The youth symphonic orchestra: the Joven Orquesta de la Universidad de Valladolid (Youth Orchestra of the University of Valladolid, JOUVa) is run by students of the university, and headquartered in the Residencia Universitaria Alfonso VIII of Valladolid. Since its founding in 1998 Francisco Lara Tejero has been the artistic musical director.

The choir, the Coro de la Universidad de Valladolid (Choir of the University of Valladolid), is directed by Marcos Castán and the Early Music Group El Parnasso.

The theatre group is Gente de Teatro de la Uva, founded in 1984 with the name of People's Theatre of the Faculty of Medicine, that from 1998 became the official theater group of the university. Its director is Carlos Burguillo.

Through the Area of Extension and Culture, the university presents cultural programs throughout the year, with special emphasis on the UniversiJazz Festival and Santa Cruz.

Valladolid University supports cultural initiatives such as those developed by the Hermandad Universitaria del Santo Cristo de la Luz, which includes Christmas and Auto Passion. It assists in the concerts that are organized through each Vice President for University Association and with public and private partnerships.

== Library ==
The university library has 14 library services: they are located in Palencia, Soria and Segovia provinces, the rest are situated in Valladolid, each of them have a director.
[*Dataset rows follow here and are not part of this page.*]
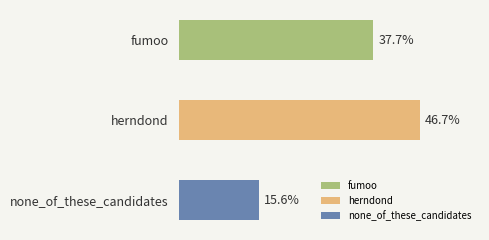

Are the bars horizontal?

Yes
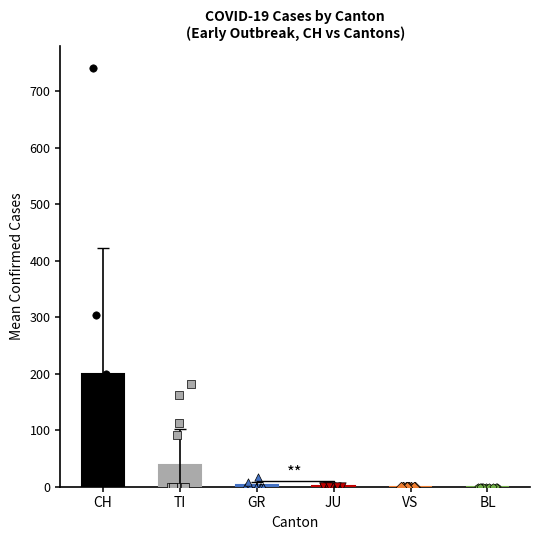

Is the value of GR at 7 greater than the value of CH at VS?

No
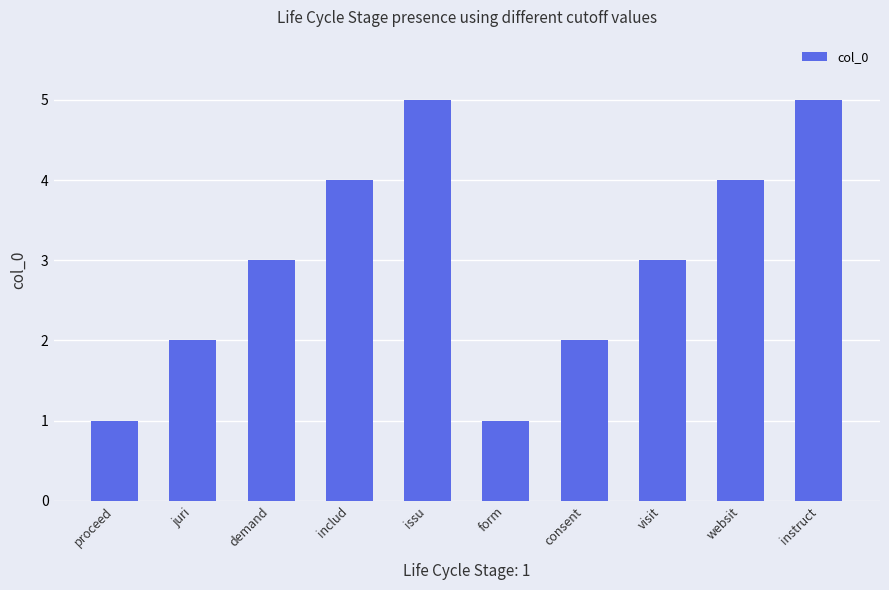

The chart shows a value of 3 at demand. True or false?

True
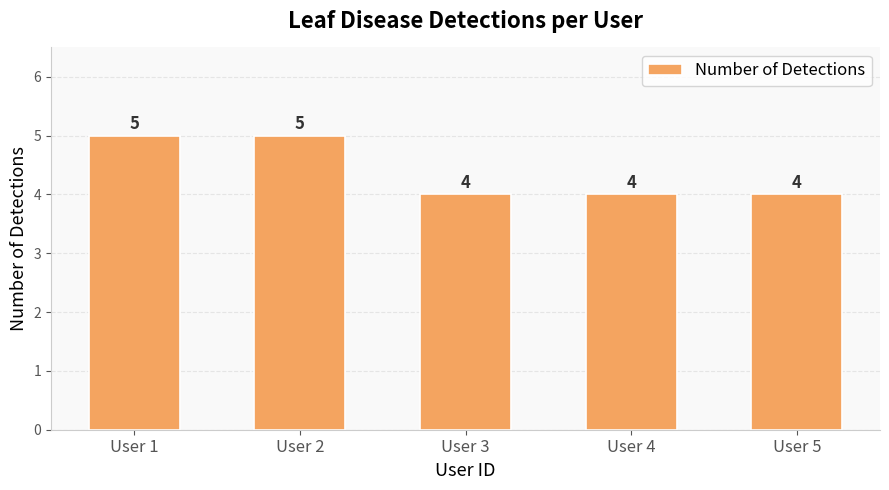

What is the value of the 3rd bar from the left?

4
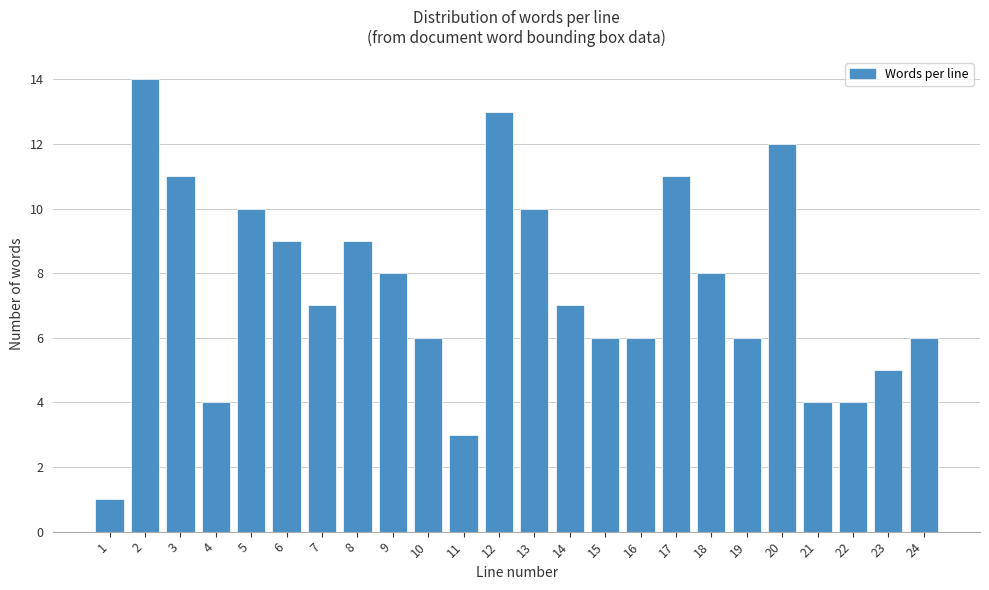

Reading left to right, list all the values displayed in this chart.

1=1	2=14	3=11	4=4	5=10	6=9	7=7	8=9	9=8	10=6	11=3	12=13	13=10	14=7	15=6	16=6	17=11	18=8	19=6	20=12	21=4	22=4	23=5	24=6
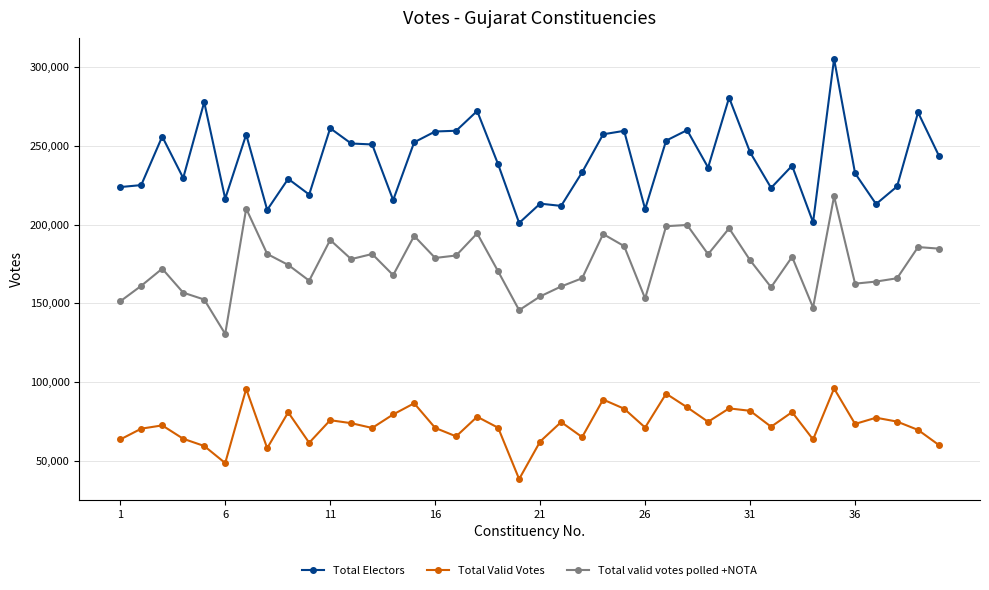

At how many categories does at least one series exceed 135668?

40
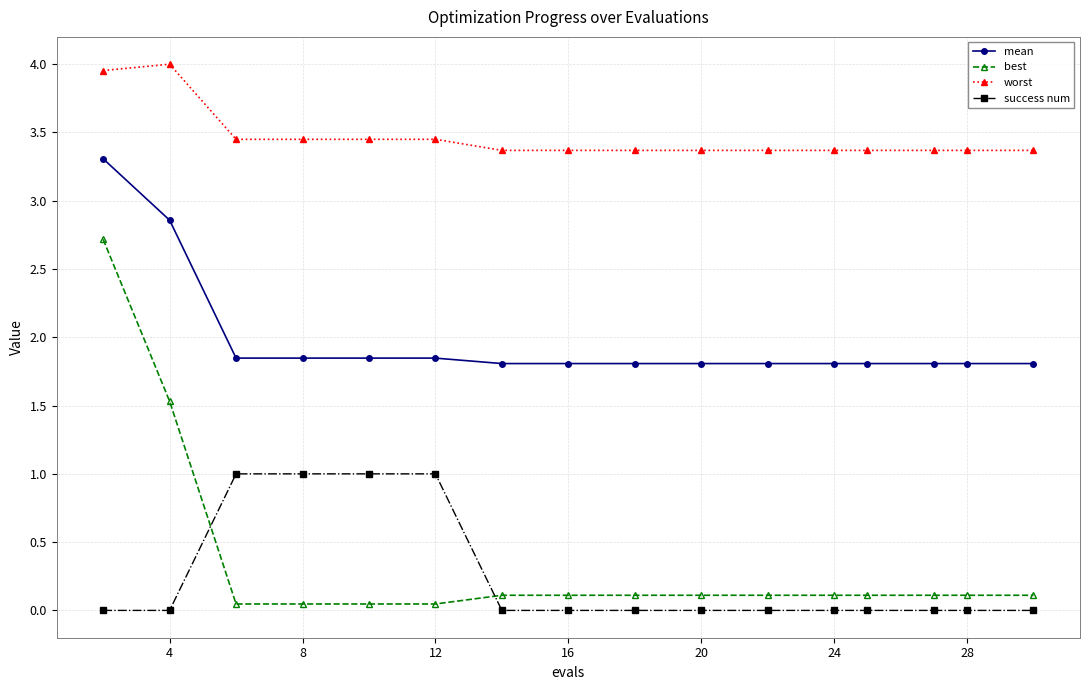

Is this an area chart (filled region under the line)?

No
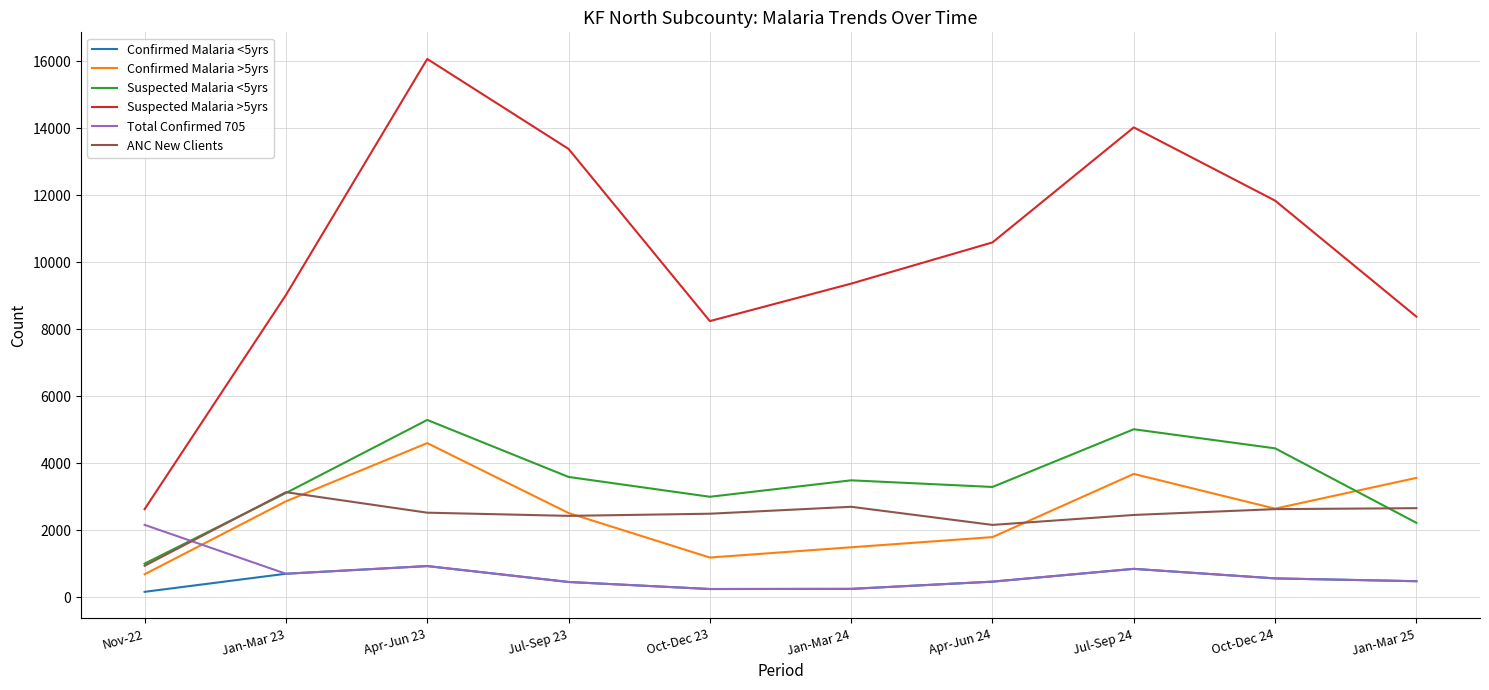

What is the sum of the Confirmed Malaria >5yrs values at Jan-Mar 25 and Jul-Sep 23?

6071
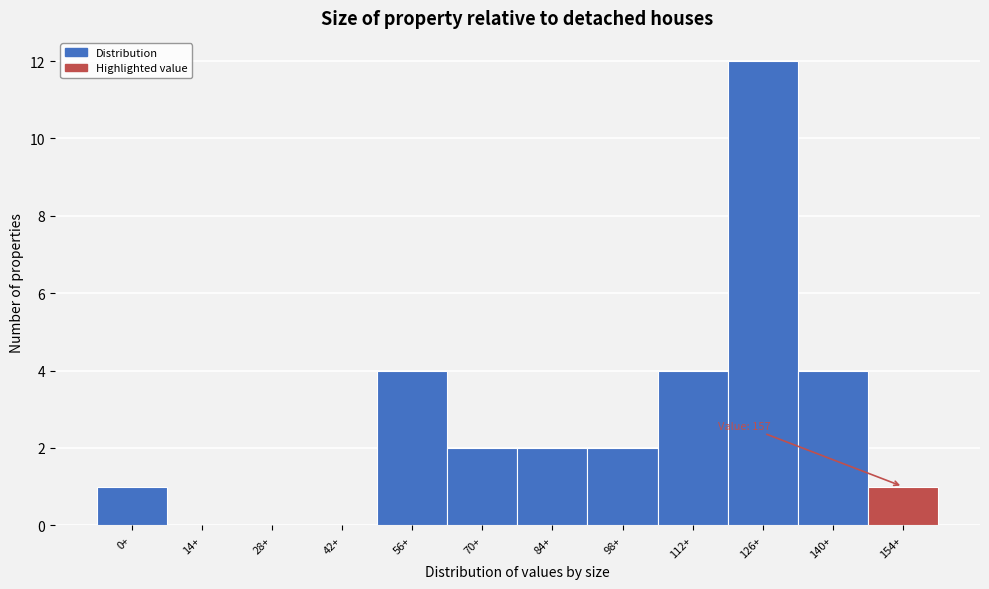

Reading right to left, transcribe all the data shown in this chart.

154+=1	140+=4	126+=12	112+=4	98+=2	84+=2	70+=2	56+=4	42+=0	28+=0	14+=0	0+=1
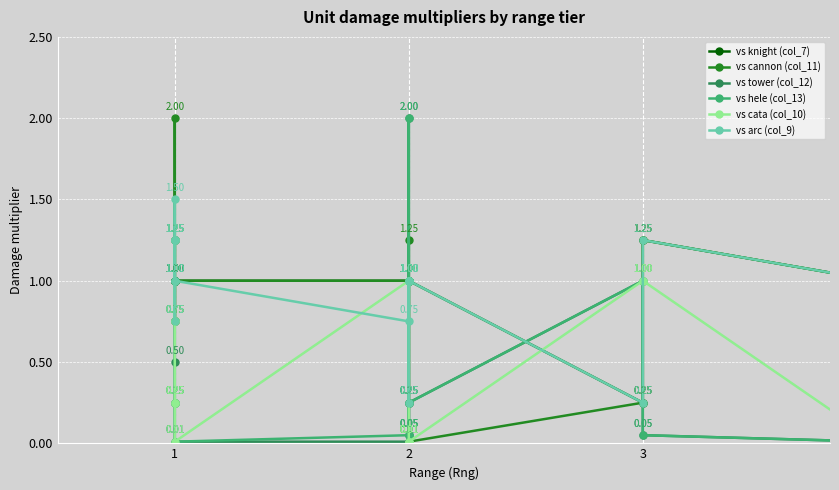

In vs arc (col_9), how many points are lower than both neighbors (excluding endpoints)?

5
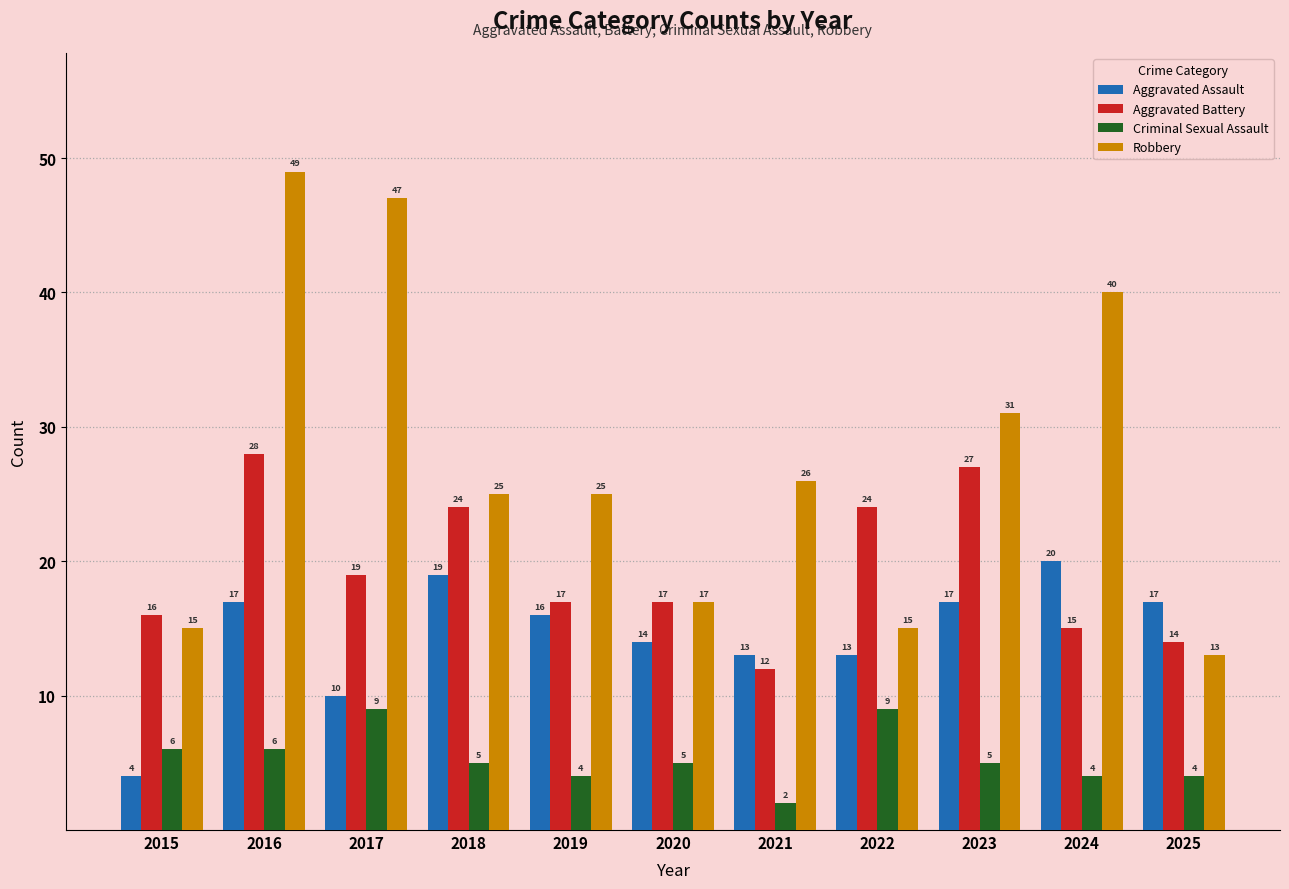

What is the total value across all series at 2019?

62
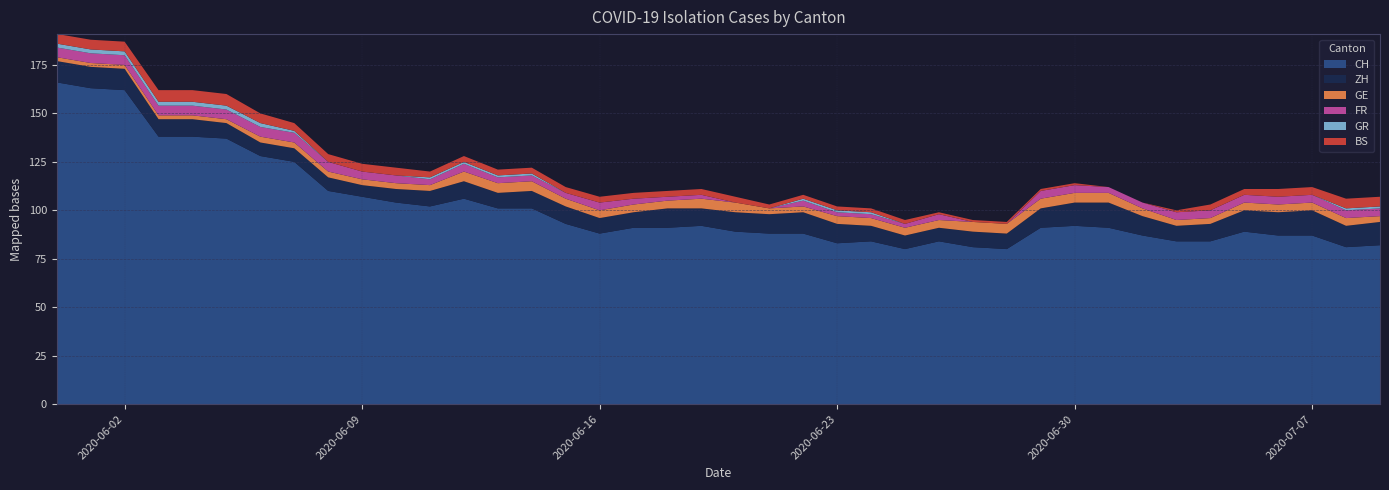

Reading right to left, what are all the values shown in this chart?

CH: 82	81	87	87	89	84	84	87	91	92	91	80	81	84	80	84	83	88	88	89	92	91	91	88	93	101	101	106	102	104	107	110	125	128	137	138	138	162	163	166
ZH: 12	11	13	12	11	9	8	10	13	12	10	8	8	7	7	8	10	11	10	10	9	10	8	8	9	9	8	9	8	7	6	7	7	7	8	9	9	11	11	11
GE: 3	4	4	4	4	3	3	4	5	5	5	5	5	4	4	4	4	3	3	5	5	4	4	4	4	5	5	5	3	3	3	3	3	3	2	2	2	2	2	2
FR: 4	4	4	4	4	4	4	3	3	4	4	0	0	3	2	2	2	3	0	0	2	2	3	4	3	3	3	4	3	4	4	5	5	5	5	5	5	5	5	5
GR: 1	1	0	0	0	0	0	0	0	0	0	0	0	0	0	1	1	1	0	0	0	0	0	0	0	1	1	1	1	0	0	0	1	2	2	2	2	2	2	2
BS: 5	5	4	4	3	3	1	0	0	1	1	1	1	1	2	2	2	2	2	3	3	3	3	3	3	3	3	3	3	4	4	4	4	5	6	6	6	5	5	5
All the services are managed by a Chief Librarian and coordinated by Central Services.
The book collection is available through the Almena Catalogue and UVaDoc repository.

The collection has 970,000 books, some of which are important; for example its ancient book collection has 45,000 titles including manuscripts and incunabulum of 10th century. Periodicals: 16,000 titles, E-journals: 21,000 titles, E-books: 900, Data bases: 66. , Theses and Masters projects: 33,000.
Library Services: Website, reading room, interlibrary and intercampus loan, loan (book collection), computers, e-books, bibliographic information, user education online through Moodle, subject guides, and tutorials.

The library is a member of OCLC, Europe Direct, REBIUN, Dialnet, Catálogo 17, ABBA, Documat, REDINED y BUCLE.